─── SOURCE EXTRACT ───

Grandpa didn’t impart any wisdom to me on his deathbed. But if he had, he most certainly would not have said, “Sonny, now don’t you walk on no frozen river!” Because some things are just common sense.
But a lot of Pittsburghers must’ve passed on Common Sense and pressed C5, for a bag of Cheetos, from the Great Vending Machine of Life.
With temperatures staying below freezing for much of January, it didn’t take long for local media to begin carrying reports of people walking on Pittsburgh’s three frozen rivers. Even national news picked up the stories. The trend began Jan. 28, when a Pittsburgh man caught trespassing at a former Veterans Administration site near Highland Park fled from police by walking onto the frozen Allegheny. He managed to slip-slide away for three hours but was arrested when he came back to shore about 4 miles north. I suppose this story really isn’t funny, but it occurred to me that it would have been ironic if he went onto the ice to escape from ICE, which was operating not far away, in Oakmont.

───

Answer these questions from the column about people walking on Pittsburgh's frozen rivers:
(a) Which button on the Great Vending Machine of Life does the column say people pressed, and for what?
(b) On what date did the trend begin?
(c) About how far north did the man come back to shore?

─── DATA SECTION ───

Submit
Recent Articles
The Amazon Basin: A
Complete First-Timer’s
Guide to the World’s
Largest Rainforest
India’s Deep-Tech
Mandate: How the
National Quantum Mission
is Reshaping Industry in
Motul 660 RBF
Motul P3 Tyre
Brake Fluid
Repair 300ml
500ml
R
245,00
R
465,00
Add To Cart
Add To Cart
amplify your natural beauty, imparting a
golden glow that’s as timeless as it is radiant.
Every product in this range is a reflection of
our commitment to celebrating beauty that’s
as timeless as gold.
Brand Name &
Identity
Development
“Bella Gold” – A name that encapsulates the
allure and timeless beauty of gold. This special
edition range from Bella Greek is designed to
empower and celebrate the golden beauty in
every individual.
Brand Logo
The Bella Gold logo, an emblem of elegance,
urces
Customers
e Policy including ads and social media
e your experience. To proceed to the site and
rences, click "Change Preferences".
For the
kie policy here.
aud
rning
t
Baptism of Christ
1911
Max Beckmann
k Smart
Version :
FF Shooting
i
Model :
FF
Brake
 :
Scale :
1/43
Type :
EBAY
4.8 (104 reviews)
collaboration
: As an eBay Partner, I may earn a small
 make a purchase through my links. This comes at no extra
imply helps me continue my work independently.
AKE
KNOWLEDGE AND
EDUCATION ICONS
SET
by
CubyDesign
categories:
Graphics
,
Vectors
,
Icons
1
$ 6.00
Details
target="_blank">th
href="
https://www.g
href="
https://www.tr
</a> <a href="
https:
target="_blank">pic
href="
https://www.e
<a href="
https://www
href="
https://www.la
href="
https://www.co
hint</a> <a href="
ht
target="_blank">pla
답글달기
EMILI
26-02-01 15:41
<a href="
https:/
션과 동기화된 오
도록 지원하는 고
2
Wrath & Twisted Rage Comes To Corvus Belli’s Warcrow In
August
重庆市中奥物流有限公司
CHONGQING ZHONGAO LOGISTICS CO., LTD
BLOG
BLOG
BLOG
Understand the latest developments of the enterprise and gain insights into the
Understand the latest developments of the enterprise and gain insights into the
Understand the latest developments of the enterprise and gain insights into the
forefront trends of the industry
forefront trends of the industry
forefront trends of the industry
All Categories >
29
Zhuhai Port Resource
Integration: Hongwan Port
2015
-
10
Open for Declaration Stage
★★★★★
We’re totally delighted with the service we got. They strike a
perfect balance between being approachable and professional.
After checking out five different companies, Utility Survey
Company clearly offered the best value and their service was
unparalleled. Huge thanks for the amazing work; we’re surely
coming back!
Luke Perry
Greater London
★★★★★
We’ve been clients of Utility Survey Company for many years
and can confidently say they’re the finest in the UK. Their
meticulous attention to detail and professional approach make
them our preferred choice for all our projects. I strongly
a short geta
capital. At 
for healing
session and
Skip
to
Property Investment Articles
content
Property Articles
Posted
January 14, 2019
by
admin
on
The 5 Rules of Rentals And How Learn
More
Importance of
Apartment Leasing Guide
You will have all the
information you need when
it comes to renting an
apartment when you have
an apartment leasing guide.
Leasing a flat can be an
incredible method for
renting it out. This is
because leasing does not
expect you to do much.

───
─── DATA SECTION ───

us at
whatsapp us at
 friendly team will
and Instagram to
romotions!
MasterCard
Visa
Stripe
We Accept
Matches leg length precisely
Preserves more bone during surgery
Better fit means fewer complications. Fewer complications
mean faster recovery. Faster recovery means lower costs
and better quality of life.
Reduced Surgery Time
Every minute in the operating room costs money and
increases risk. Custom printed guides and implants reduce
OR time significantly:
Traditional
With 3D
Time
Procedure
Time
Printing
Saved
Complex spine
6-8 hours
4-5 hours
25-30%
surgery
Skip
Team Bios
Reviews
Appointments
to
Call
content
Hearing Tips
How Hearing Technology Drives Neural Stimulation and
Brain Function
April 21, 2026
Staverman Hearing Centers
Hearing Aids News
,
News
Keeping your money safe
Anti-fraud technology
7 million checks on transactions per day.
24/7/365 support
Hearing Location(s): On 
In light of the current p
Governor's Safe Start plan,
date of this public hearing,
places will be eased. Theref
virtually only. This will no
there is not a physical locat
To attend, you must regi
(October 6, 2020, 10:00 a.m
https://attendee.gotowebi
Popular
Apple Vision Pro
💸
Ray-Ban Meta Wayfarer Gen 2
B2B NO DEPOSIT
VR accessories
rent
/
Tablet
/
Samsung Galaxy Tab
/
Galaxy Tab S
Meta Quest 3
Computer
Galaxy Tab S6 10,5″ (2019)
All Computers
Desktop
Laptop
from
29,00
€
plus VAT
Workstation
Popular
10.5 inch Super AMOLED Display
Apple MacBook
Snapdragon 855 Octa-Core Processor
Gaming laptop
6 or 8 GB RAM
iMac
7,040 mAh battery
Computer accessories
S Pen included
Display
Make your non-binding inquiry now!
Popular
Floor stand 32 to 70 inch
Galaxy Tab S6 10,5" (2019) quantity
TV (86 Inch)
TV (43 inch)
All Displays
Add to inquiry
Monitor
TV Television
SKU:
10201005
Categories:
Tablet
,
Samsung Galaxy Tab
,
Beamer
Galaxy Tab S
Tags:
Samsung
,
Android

───

§ **ANSWER BOX**
(a) C5, for a bag of Cheetos.
(b) Jan. 28.
(c) About 4 miles north.